A review by blueyorkie
Tempos Difíceis by Charles Dickens

4.0

John Ruskin declared Hard Times Dickens' best novel. It is worth asking why this was Ruskin's opinion since he would have been the first to recognize that comparing works of art with each other and discussing which is the best is a sportsman's habit, not a judge of enlightened art. Let us understand that Ruskin meant Hard Times was one of his favorites among Dickens's books. Was it a whim of taste? Or is there another rational explanation for the preference? I think so.

Excerpt from the Introduction to Hard Times, in 1911 by Bernard Shaw.

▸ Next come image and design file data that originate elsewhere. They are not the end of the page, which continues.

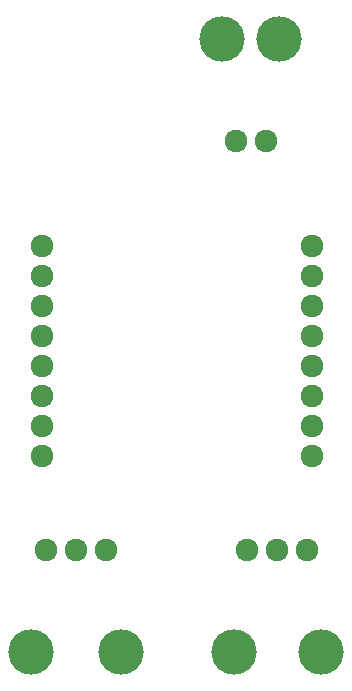
<source format=gbr>
G04 #@! TF.FileFunction,Soldermask,Bot*
%FSLAX46Y46*%
G04 Gerber Fmt 4.6, Leading zero omitted, Abs format (unit mm)*
G04 Created by KiCad (PCBNEW 4.0.7) date 04/29/18 15:59:50*
%MOMM*%
%LPD*%
G01*
G04 APERTURE LIST*
%ADD10C,0.100000*%
%ADD11C,3.850000*%
%ADD12C,1.924000*%
G04 APERTURE END LIST*
D10*
D11*
X188085000Y-85213000D03*
D12*
X189230000Y-93853000D03*
X191770000Y-93853000D03*
D11*
X192913000Y-85217000D03*
X196407500Y-137100500D03*
D12*
X195262500Y-128460500D03*
X192722500Y-128460500D03*
X190182500Y-128460500D03*
D11*
X189037500Y-137100500D03*
D12*
X172847000Y-102743000D03*
X172847000Y-105283000D03*
X172847000Y-107823000D03*
X172847000Y-110363000D03*
X172847000Y-112903000D03*
X172847000Y-115443000D03*
X172847000Y-117983000D03*
X172847000Y-120523000D03*
X195707000Y-102743000D03*
X195707000Y-105283000D03*
X195707000Y-107823000D03*
X195707000Y-110363000D03*
X195707000Y-112903000D03*
X195707000Y-115443000D03*
X195707000Y-117983000D03*
X195707000Y-120523000D03*
X178244500Y-128460500D03*
X175704500Y-128460500D03*
X173164500Y-128460500D03*
D11*
X179514500Y-137096500D03*
X171894500Y-137096500D03*
M02*

</source>
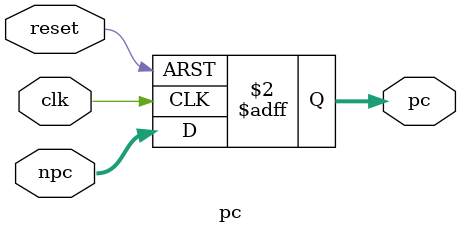
<source format=v>
module pc(clk,npc,pc,reset);
  input clk;			//时钟信号
  input reset;			//复位信号
  parameter resetpc = 32'h0000_3000;	//当复位信号有效时，pc被设置为0x00003000
  input [31:0] npc;		 //下一条指令地址
  output reg [31:0] pc; 	//32位指令存储器地址
  always@(posedge clk or posedge reset)
  begin
    if(reset)
      pc <= resetpc;
    else
      pc <= npc;
  end
endmodule


</source>
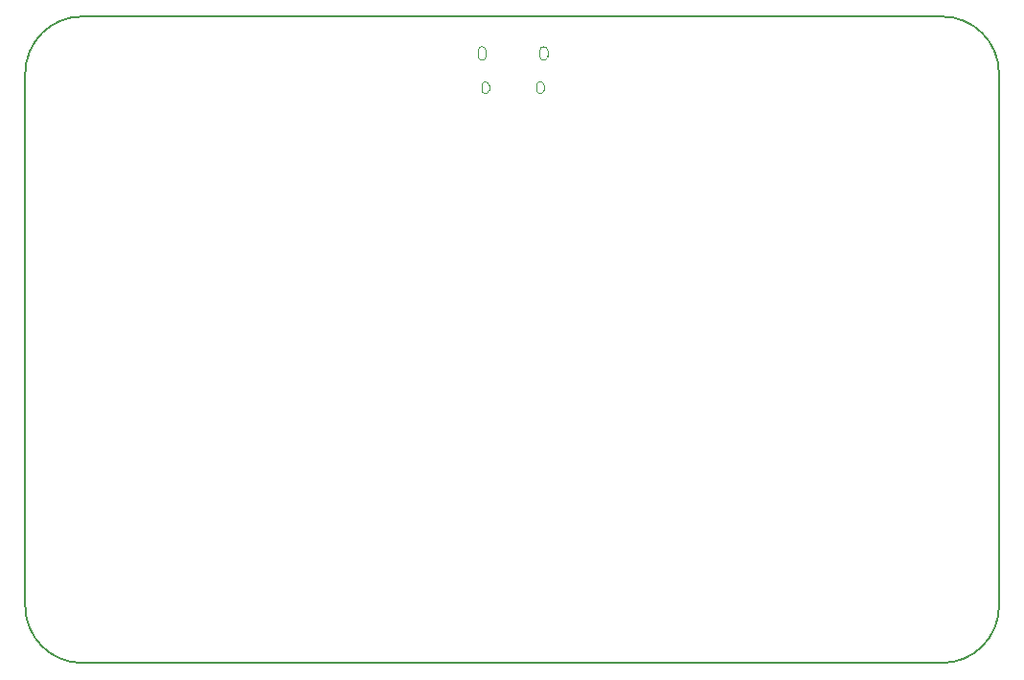
<source format=gbr>
G04 #@! TF.GenerationSoftware,KiCad,Pcbnew,(5.0.1-3-g963ef8bb5)*
G04 #@! TF.CreationDate,2019-04-11T07:51:52+01:00*
G04 #@! TF.ProjectId,invitation,696E7669746174696F6E2E6B69636164,rev?*
G04 #@! TF.SameCoordinates,Original*
G04 #@! TF.FileFunction,Profile,NP*
%FSLAX46Y46*%
G04 Gerber Fmt 4.6, Leading zero omitted, Abs format (unit mm)*
G04 Created by KiCad (PCBNEW (5.0.1-3-g963ef8bb5)) date Thursday, 11 April 2019 at 07:51:52*
%MOMM*%
%LPD*%
G01*
G04 APERTURE LIST*
%ADD10C,0.150000*%
G04 #@! TA.AperFunction,NonConductor*
%ADD11C,0.100000*%
G04 #@! TD*
G04 APERTURE END LIST*
D10*
X119310000Y-123110000D02*
X119310000Y-76050000D01*
X200350000Y-128150000D02*
X124340000Y-128150000D01*
X200340000Y-71000000D02*
X124330000Y-71000000D01*
X205380000Y-123130000D02*
X205380000Y-76050000D01*
X124350000Y-128150000D02*
G75*
G02X119310000Y-123110000I0J5040000D01*
G01*
X205380000Y-123110000D02*
G75*
G02X200340000Y-128150000I-5040000J0D01*
G01*
X200340000Y-71000000D02*
G75*
G02X205380000Y-76040000I0J-5040000D01*
G01*
X119310000Y-76040000D02*
G75*
G02X124350000Y-71000000I5040000J0D01*
G01*
D11*
G04 #@! TO.C,P1*
X160310000Y-77100000D02*
G75*
G03X159660000Y-77100000I-325000J0D01*
G01*
X159660000Y-77100000D02*
X159660000Y-77500000D01*
X159660000Y-77500000D02*
G75*
G03X160310000Y-77500000I325000J0D01*
G01*
X160310000Y-77500000D02*
X160310000Y-77100000D01*
X164510000Y-77100000D02*
G75*
G02X165160000Y-77100000I325000J0D01*
G01*
X165160000Y-77100000D02*
X165160000Y-77500000D01*
X165160000Y-77500000D02*
G75*
G02X164510000Y-77500000I-325000J0D01*
G01*
X164510000Y-77500000D02*
X164510000Y-77100000D01*
X160035000Y-74520000D02*
G75*
G02X159335000Y-74520000I-350000J0D01*
G01*
X159335000Y-74520000D02*
X159335000Y-74020000D01*
X159335000Y-74020000D02*
G75*
G02X160035000Y-74020000I350000J0D01*
G01*
X160035000Y-74020000D02*
X160035000Y-74520000D01*
X164785000Y-74520000D02*
G75*
G03X165485000Y-74520000I350000J0D01*
G01*
X165485000Y-74520000D02*
X165485000Y-74020000D01*
X165485000Y-74020000D02*
G75*
G03X164785000Y-74020000I-350000J0D01*
G01*
X164785000Y-74020000D02*
X164785000Y-74520000D01*
G04 #@! TD*
M02*

</source>
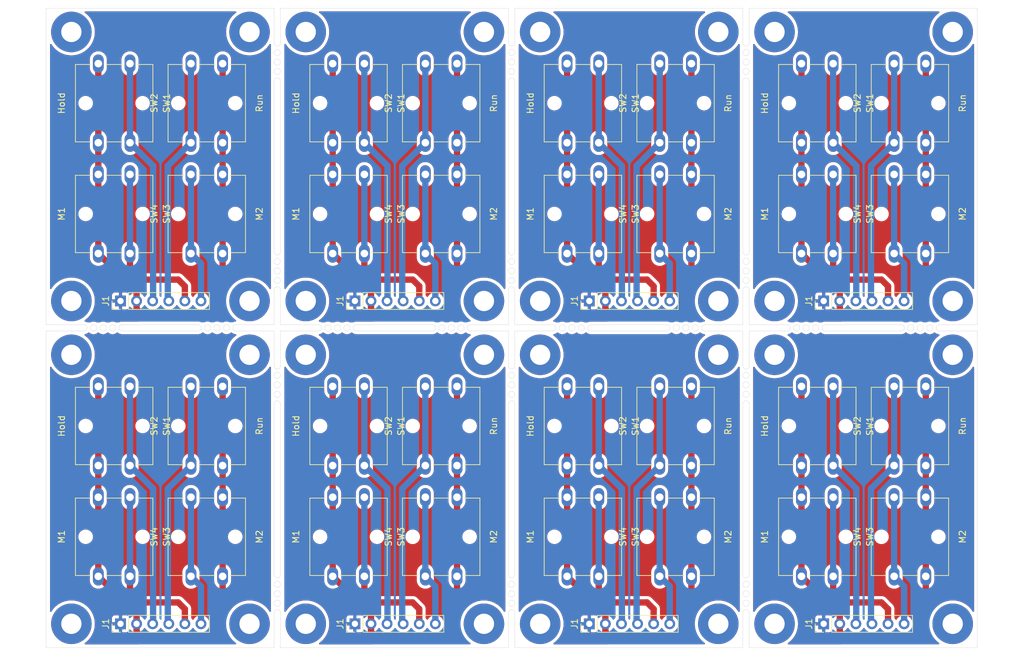
<source format=kicad_pcb>
(kicad_pcb
	(version 20240108)
	(generator "pcbnew")
	(generator_version "8.0")
	(general
		(thickness 1.6)
		(legacy_teardrops no)
	)
	(paper "A4")
	(layers
		(0 "F.Cu" signal)
		(31 "B.Cu" signal)
		(32 "B.Adhes" user "B.Adhesive")
		(33 "F.Adhes" user "F.Adhesive")
		(34 "B.Paste" user)
		(35 "F.Paste" user)
		(36 "B.SilkS" user "B.Silkscreen")
		(37 "F.SilkS" user "F.Silkscreen")
		(38 "B.Mask" user)
		(39 "F.Mask" user)
		(40 "Dwgs.User" user "User.Drawings")
		(41 "Cmts.User" user "User.Comments")
		(42 "Eco1.User" user "User.Eco1")
		(43 "Eco2.User" user "User.Eco2")
		(44 "Edge.Cuts" user)
		(45 "Margin" user)
		(46 "B.CrtYd" user "B.Courtyard")
		(47 "F.CrtYd" user "F.Courtyard")
		(48 "B.Fab" user)
		(49 "F.Fab" user)
		(50 "User.1" user)
		(51 "User.2" user)
		(52 "User.3" user)
		(53 "User.4" user)
		(54 "User.5" user)
		(55 "User.6" user)
		(56 "User.7" user)
		(57 "User.8" user)
		(58 "User.9" user)
	)
	(setup
		(pad_to_mask_clearance 0)
		(allow_soldermask_bridges_in_footprints no)
		(pcbplotparams
			(layerselection 0x00010fc_ffffffff)
			(plot_on_all_layers_selection 0x0000000_00000000)
			(disableapertmacros no)
			(usegerberextensions no)
			(usegerberattributes yes)
			(usegerberadvancedattributes yes)
			(creategerberjobfile yes)
			(dashed_line_dash_ratio 12.000000)
			(dashed_line_gap_ratio 3.000000)
			(svgprecision 4)
			(plotframeref no)
			(viasonmask no)
			(mode 1)
			(useauxorigin no)
			(hpglpennumber 1)
			(hpglpenspeed 20)
			(hpglpendiameter 15.000000)
			(pdf_front_fp_property_popups yes)
			(pdf_back_fp_property_popups yes)
			(dxfpolygonmode yes)
			(dxfimperialunits yes)
			(dxfusepcbnewfont yes)
			(psnegative no)
			(psa4output no)
			(plotreference yes)
			(plotvalue yes)
			(plotfptext yes)
			(plotinvisibletext no)
			(sketchpadsonfab no)
			(subtractmaskfromsilk no)
			(outputformat 1)
			(mirror no)
			(drillshape 1)
			(scaleselection 1)
			(outputdirectory "")
		)
	)
	(net 0 "")
	(net 1 "+3.3V")
	(net 2 "GND")
	(net 3 "/M2")
	(net 4 "/Hold")
	(net 5 "/M1")
	(net 6 "/Run")
	(footprint "Button_Switch_THT:SW_SPST_Omron_B3F-40xx" (layer "F.Cu") (at 186.875 119.75 90))
	(footprint "Button_Switch_THT:SW_SPST_Omron_B3F-40xx" (layer "F.Cu") (at 186.875 51.25 90))
	(footprint "Button_Switch_THT:SW_SPST_Omron_B3F-40xx" (layer "F.Cu") (at 112.875 102.25 90))
	(footprint "Button_Switch_THT:SW_SPST_Omron_B3F-40xx" (layer "F.Cu") (at 214.25 38.75 -90))
	(footprint "Button_Switch_THT:SW_SPST_Omron_B3F-40xx" (layer "F.Cu") (at 112.875 68.75 90))
	(footprint "Connector_PinHeader_2.54mm:PinHeader_1x06_P2.54mm_Vertical" (layer "F.Cu") (at 138.755 127.25 90))
	(footprint "MountingHole:MountingHole_3.2mm_M3_Pad" (layer "F.Cu") (at 159.125 33.75))
	(footprint "Button_Switch_THT:SW_SPST_Omron_B3F-40xx" (layer "F.Cu") (at 177.25 89.75 -90))
	(footprint "MountingHole:MountingHole_3.2mm_M3_Pad" (layer "F.Cu") (at 122.125 33.75))
	(footprint "Button_Switch_THT:SW_SPST_Omron_B3F-40xx" (layer "F.Cu") (at 223.875 102.25 90))
	(footprint "Button_Switch_THT:SW_SPST_Omron_B3F-40xx" (layer "F.Cu") (at 214.25 56.25 -90))
	(footprint "MountingHole:MountingHole_3.2mm_M3_Pad" (layer "F.Cu") (at 94 76.25))
	(footprint "Button_Switch_THT:SW_SPST_Omron_B3F-40xx" (layer "F.Cu") (at 140.25 56.25 -90))
	(footprint "MountingHole:MountingHole_3.2mm_M3_Pad" (layer "F.Cu") (at 159.125 76.25))
	(footprint "MountingHole:MountingHole_3.2mm_M3_Pad" (layer "F.Cu") (at 168 127.25))
	(footprint "MountingHole:MountingHole_3.2mm_M3_Pad" (layer "F.Cu") (at 94 33.75))
	(footprint "Button_Switch_THT:SW_SPST_Omron_B3F-40xx" (layer "F.Cu") (at 223.875 119.75 90))
	(footprint "MountingHole:MountingHole_3.2mm_M3_Pad" (layer "F.Cu") (at 94 127.25))
	(footprint "MountingHole:MountingHole_3.2mm_M3_Pad" (layer "F.Cu") (at 122.125 84.75))
	(footprint "MountingHole:MountingHole_3.2mm_M3_Pad" (layer "F.Cu") (at 233.125 76.25))
	(footprint "MountingHole:MountingHole_3.2mm_M3_Pad" (layer "F.Cu") (at 168 84.75))
	(footprint "Button_Switch_THT:SW_SPST_Omron_B3F-40xx" (layer "F.Cu") (at 214.25 107.25 -90))
	(footprint "Button_Switch_THT:SW_SPST_Omron_B3F-40xx" (layer "F.Cu") (at 103.25 89.75 -90))
	(footprint "MountingHole:MountingHole_3.2mm_M3_Pad" (layer "F.Cu") (at 168 33.75))
	(footprint "Button_Switch_THT:SW_SPST_Omron_B3F-40xx" (layer "F.Cu") (at 149.875 102.25 90))
	(footprint "MountingHole:MountingHole_3.2mm_M3_Pad" (layer "F.Cu") (at 196.125 127.25))
	(footprint "MountingHole:MountingHole_3.2mm_M3_Pad" (layer "F.Cu") (at 131 76.25))
	(footprint "Connector_PinHeader_2.54mm:PinHeader_1x06_P2.54mm_Vertical" (layer "F.Cu") (at 212.755 127.25 90))
	(footprint "Button_Switch_THT:SW_SPST_Omron_B3F-40xx" (layer "F.Cu") (at 112.875 119.75 90))
	(footprint "MountingHole:MountingHole_3.2mm_M3_Pad" (layer "F.Cu") (at 159.125 127.25))
	(footprint "MountingHole:MountingHole_3.2mm_M3_Pad" (layer "F.Cu") (at 233.125 33.75))
	(footprint "Connector_PinHeader_2.54mm:PinHeader_1x06_P2.54mm_Vertical" (layer "F.Cu") (at 175.755 76.25 90))
	(footprint "Connector_PinHeader_2.54mm:PinHeader_1x06_P2.54mm_Vertical" (layer "F.Cu") (at 101.755 76.25 90))
	(footprint "MountingHole:MountingHole_3.2mm_M3_Pad" (layer "F.Cu") (at 122.125 76.25))
	(footprint "MountingHole:MountingHole_3.2mm_M3_Pad" (layer "F.Cu") (at 196.125 76.25))
	(footprint "MountingHole:MountingHole_3.2mm_M3_Pad" (layer "F.Cu") (at 205 127.25))
	(footprint "Connector_PinHeader_2.54mm:PinHeader_1x06_P2.54mm_Vertical" (layer "F.Cu") (at 175.755 127.25 90))
	(footprint "MountingHole:MountingHole_3.2mm_M3_Pad" (layer "F.Cu") (at 205 76.25))
	(footprint "Button_Switch_THT:SW_SPST_Omron_B3F-40xx" (layer "F.Cu") (at 149.875 119.75 90))
	(footprint "Connector_PinHeader_2.54mm:PinHeader_1x06_P2.54mm_Vertical" (layer "F.Cu") (at 101.755 127.25 90))
	(footprint "Button_Switch_THT:SW_SPST_Omron_B3F-40xx" (layer "F.Cu") (at 223.875 51.25 90))
	(footprint "Button_Switch_THT:SW_SPST_Omron_B3F-40xx" (layer "F.Cu") (at 177.25 56.25 -90))
	(footprint "Button_Switch_THT:SW_SPST_Omron_B3F-40xx" (layer "F.Cu") (at 103.25 107.25 -90))
	(footprint "Button_Switch_THT:SW_SPST_Omron_B3F-40xx" (layer "F.Cu") (at 140.25 38.75 -90))
	(footprint "MountingHole:MountingHole_3.2mm_M3_Pad" (layer "F.Cu") (at 94 84.75))
	(footprint "MountingHole:MountingHole_3.2mm_M3_Pad" (layer "F.Cu") (at 131 84.75))
	(footprint "Button_Switch_THT:SW_SPST_Omron_B3F-40xx" (layer "F.Cu") (at 186.875 68.75 90))
	(footprint "Button_Switch_THT:SW_SPST_Omron_B3F-40xx" (layer "F.Cu") (at 177.25 38.75 -90))
	(footprint "MountingHole:MountingHole_3.2mm_M3_Pad" (layer "F.Cu") (at 205 33.75))
	(footprint "Button_Switch_THT:SW_SPST_Omron_B3F-40xx"
		(layer "F.Cu")
		(uuid "b65b549e-cc72-480d-9625-016409e3c7ec")
		(at 112.875 51.25 90)
		(descr "SW_THT_Tactile_Omron_B3F-40xx, 12x12 mm, Through hole switch from the B3F Family manufactured by Omron,  https://www.omron.com/ecb/products/pdf/en-b3f.pdf")
		(tags "tactile switch THT button push B3F-4000 B3F-4050 B3F-4005 B3F-4055  ")
		(property "Reference" "SW2"
			(at 6.25 -5.8 90)
			(layer "F.SilkS")
			(uuid "5e4a9fd7-ac83-411f-ac1e-590139a5aa81")
			(effects
				(font
					(size 1 1)
					(thickness 0.15)
				)
			)
		)
		(property "Value" "Run"
			(at 6.25 10.8 90)
			(layer "F.SilkS")
			(uuid "711d5c74-22c8-43a6-a8e3-6530645b551e")
			(effects
				(font
					(size 1 1)
					(thickness 0.15)
				)
			)
		)
		(property "Footprint" "Button_Switch_THT:SW_SPST_Omron_B3F-40xx"
			(at 0 0 90)
			(unlocked yes)
			(layer "F.Fab")
			(hide yes)
			(uuid "2717fad4-35b5-43ad-9a3e-163761f9ce2b")
			(effects
				(font
					(size 1.27 1.27)
					(thickness 0.15)
				)
			)
		)
		(property "Datasheet" ""
			(at 0 0 90)
			(unlocked yes)
			(layer "F.Fab")
			(hide yes)
			(uuid "57cadafe-eac6-4928-a847-b0533e20bb90")
			(effects
				(font
					(size 1.27 1.27)
					(thickness 0.15)
				)
			)
		)
		(property "Description" "Push button switch, generic, two pins"
			(at 0 0 90)
			(unlocked yes)
			(layer "F.Fab")
			(hide yes)
			(uuid "97b3deb8-f714-4903-9ece-4ccf803a5faf")
			(effects
				(font
					(size 1.27 1.27)
					(thickness 0.15)
				)
			)
		)
		(attr through_hole)
		(fp_line
			(start 12.36 -3.61)
			(end 12.36 -1.1)
			(stroke
				(width 0.12)
				(type default)
			)
			(layer "F.SilkS")
			(uuid "7631d492-475b-467b-98eb-e8f0075e3ec6")
		)
		(fp_line
			(start 0.14 -3.61)
			(end 12.36 -3.61)
			(stroke
				(width 0.12)
				(type default)
			)
			(layer "F.SilkS")
			(uuid "3f949475-e716-4e9b-9dde-bfeabc9e16e9")
		)
		(fp_line
			(start 0.14 -3.61)
			(end 0.14 -1.1)
			(stroke
				(width 0.12)
				(type default)
			)
			(layer "F.SilkS")
			(uuid "ef1bedcb-b9d0-4ec9-99ad-309be3638ed5")
		)
		(fp_line
			(start 12.36 1.2)
			(end 12.36 3.8)
			(stroke
				(width 0.12)
				(type default)
			)
			(layer "F.SilkS")
			(uuid "fbb0755a-9f9e-4904-97d0-3abac7053873")
		)
		(fp_line
			(start 0.14 1.2)
			(end 0.14 3.8)
			(stroke
				(width 0.12)
				(type default)
			)
			(layer "F.SilkS")
			(uuid "81236aab-103a-42cf-9ff4-ab1d854c3b13")
		)
		(fp_line
			(start 12.36 6.1)
			(end 12.36 8.61)
			(stroke
				(width 0.12)
				(type default)
			)
			(layer "F.SilkS")
			(uuid "9965e14c-0a15-4f0f-aa5f-f1a44ed7e9cb")
		)
		(fp_line
			(start 0.14 6.1)
			(end 0.14 8.61)
			(stroke
				(width 0.12)
				(type default)
			)
			(layer "F.SilkS")
			(uuid "f6fec8c2-4d2f-439c-87e5-8b57934ad42f")
		)
		(fp_line
			(start 12.36 8.61)
			(end 0.14 8.61)
			(stroke
				(width 0.12)
				(type default)
			)
			(layer "F.SilkS")
			(uuid "7a69bd03-c9b8-4eec-ae4d-0a47098a24d5")
		)
		(fp_rect
			(start -1.5 -4.75)
			(end 14 9.75)
			(stroke
				(width 0.05)
				(type default)
			)
			(fill none)
			(layer "F.CrtYd")
			(uuid "4744fc85-e434-4a6f-b648-0dfcfc26c0b7")
		)
		(fp_rect
			(start 0.25 -3.5)
			(end 12.25 8.5)
			(stroke
				(width 0.1)
				(type default)
			)
			(fill none)
			(layer "F.Fab")
			(uuid "7354a528-c8c1-4558-8b52-a79bf6a4cb9a")
		)
		(fp_circle
			(center 6.25 2.5)
			(end 9.25 2.5)
			(stroke
				(width 0.1)
				(type default)
			)
			(fill none)
			(layer "F.Fab")
			(uuid "23c09dcb-4b0c-40c2-9a0e-703588855007")
		)
		(fp_text user "${REFERENCE}"
			(at 6.25 2.5 90)
			(layer "F.Fab")
			(uuid "73172271-1496-43a5-9cfc-0a021d934b52")
			(effects
				(font
					(size 1 1)
					(thickness 0.15)
				)
			)
		)
		(pad "" np_thru_hole circle
			(at 6.25 -2 90)
			(size 1.8 1.8)
			(drill 1.8)
			(layers "F&B.Cu" "*.Mask")
			(uuid "e6a4fe1f-bdf7-4fff-8536-e1d9917f680d")
		)
		(pad "" np_thru_hole circle
			(at 6.25 7 90)
			(size 1.8 1.8)
			(drill 1.8)
			(layers "F&B.Cu" "*.Mask")
			(uuid "54d2d95f-a9e8-4414-b4ca-c5de2f679c9b")
		)
		(pad "1" thru_hole oval
			(at 0 0 90)
			(size 2.9 1.7)
			(drill 1.2)
			(layers "*.Cu" "*.Mask")
			(remove_unused_layers no)
			(net 6 "/Run")
			(pinfunction "1")
			(pintype "passive")
			(uuid "10b85b85-a762-47ea-a9f2-a5561433b0ec")
		)
		(pad "1" thru_hole oval
			(at 12.5 0 90)
			(size 2.9 1.7)
			(drill 1.2)
			(layers "*.Cu" "*.Mask")
			(remove_unused_layers no)
			(net 6 "/Run")
			(pinfunction "1")
			(pintype "passive")
			(uuid "58e015a8-63f9-4acc-96e6-f95897851383")
		)
		(pad "2" thru_hole oval
			(at 0 5 90)
			(size 2.9 1.7)
			(drill 1.2)
			(layers "*.Cu" "*.Mask")
			(remove_unused_layers no)
			(net 1 "+3.3V")
			(pinfunction "2")
			(pintype "passive")
			(uuid "f21eec9f-5344-4693-8f8b-c0976ec453f9")
		)
		(pad "2
... [959765 chars truncated]
</source>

In this very committed novel, but also profoundly moving (from my point of view, in any case), Charles Dickens denounces, beyond the living conditions of the workers of the first mechanized spinning mills in the North of England, the Industrial Revolution in his outfit. This historical process was not content with modifying the landscapes, the scales, and the ways of living, thinking, and producing; it simply replaced them with others, without resemblances or standard measures with the landscapes, the scales, and the ways of living, thinking, and producing of the agricultural and artisanal age that preceded. In this way, the Industrial Revolution was a fundamental change of civilization. A shift in civilization of such brutality that the sky adopted another color, the earth no longer had the same consistency or the same relief, and the two no longer joined on the same line as before. Before that, the air changed its smell and density, and disoriented men and women experienced the most difficulty adapting to the furiously utilitarian, madly materialistic, hideously disfigured world they had created. In this respect, Difficult Times is undoubtedly among the first novels describing the Anthropocene.
These proletarians and these bourgeois who were born in the space of a handful of years were all individuals thrown into the unknown at the speed of throwing stones. Of course, they did not all land in the same place. Still, whatever their point of fall, all had been forced to conceive new ways of living or surviving in this new world; all had to reinvent themselves as human beings in this society dedicated to machinery, perpetual motion, and profitability; everyone had to find justifications or explanations for their existence as rich or poor. It is the stories of some of these men and women that Dickens tells us in this dark social novel, which, beyond its biting irony and its virulent criticism of a greedy, contemptuous bourgeoisie sure of its good right (but also of a working class that is too gullible and easily influenced), is also a plea in favor of imagination and fantasy.
It would seem that Hard Times was the subject, for various reasons, of numerous negative reviews, whether at the time of its publication or more recently. It is profoundly different from the author's previous great novels, if only because it is or seems more austere, more desperate, and we do not find as many truculent characters as usual, but I loved it. All the more adored because it could be that the questions he asks about the thirst for power, the taste for profit, economic alienation, or education have lost none of their relevance since 1854.